O derrame pleural volumoso causa desvio da traqueia para o lado oposto devido ao acúmulo de líquido. A macicez à percussão e a diminuição ou abolição do murmúrio vesicular são achados clássicos, refletindo a presença de líquido que impede a transmissão do som e a expansão pulmonar.
A avaliação da dispneia é um desafio comum na prática médica, e a anamnese e o exame físico são pilares fundamentais para o diagnóstico diferencial. O derrame pleural, uma condição caracterizada pelo acúmulo de líquido no espaço pleural, pode ter diversas etiologias, desde infecciosas a neoplásicas, e sua identificação precoce é crucial para o manejo adequado do paciente. A semiologia pulmonar detalhada permite distinguir o derrame pleural de outras causas de dispneia, como pneumotórax ou consolidação, guiando a investigação complementar. No exame físico, o derrame pleural se manifesta por achados específicos. A inspeção pode revelar diminuição da expansibilidade do hemitórax afetado. À palpação, observa-se redução ou abolição do frêmito toracovocal. A percussão é classicamente maciça sobre a área do derrame, e a ausculta revela diminuição ou abolição do murmúrio vesicular. Em derrames volumosos, o desvio da traqueia para o lado contralateral é um sinal importante de compressão mediastinal, indicando a necessidade de intervenção. O diagnóstico definitivo geralmente requer exames de imagem, como radiografia de tórax ou ultrassonografia, e a toracocentese diagnóstica para análise do líquido pleural. O tratamento varia conforme a etiologia e o volume do derrame, podendo incluir drenagem e manejo da doença de base. O conhecimento aprofundado desses sinais é essencial para o residente, pois permite uma abordagem rápida e eficaz em situações de emergência e na rotina clínica.

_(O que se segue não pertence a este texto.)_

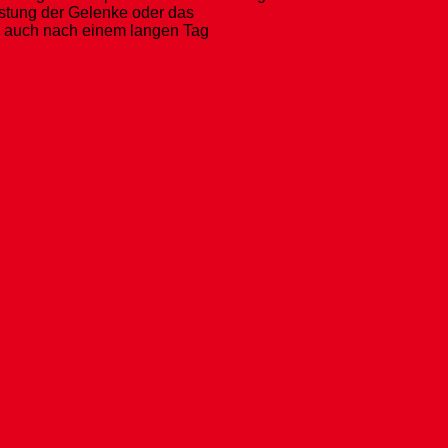
astung der Gelenke oder das
e auch nach einem langen Tag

Os principais sinais incluem diminuição ou abolição do murmúrio vesicular, macicez à percussão, diminuição da expansibilidade torácica e, em casos volumosos, desvio da traqueia para o lado contralateral.
No derrame pleural, há macicez e murmúrio vesicular diminuído/abolido. Na consolidação, também há macicez, mas o murmúrio vesicular pode estar brônquico e há presença de crepitantes inspiratórios finos, além de frêmito toracovocal aumentado.
A traqueia é desviada para o lado oposto em derrames pleurais volumosos devido à pressão exercida pelo acúmulo de líquido no espaço pleural, que empurra o mediastino e as estruturas adjacentes.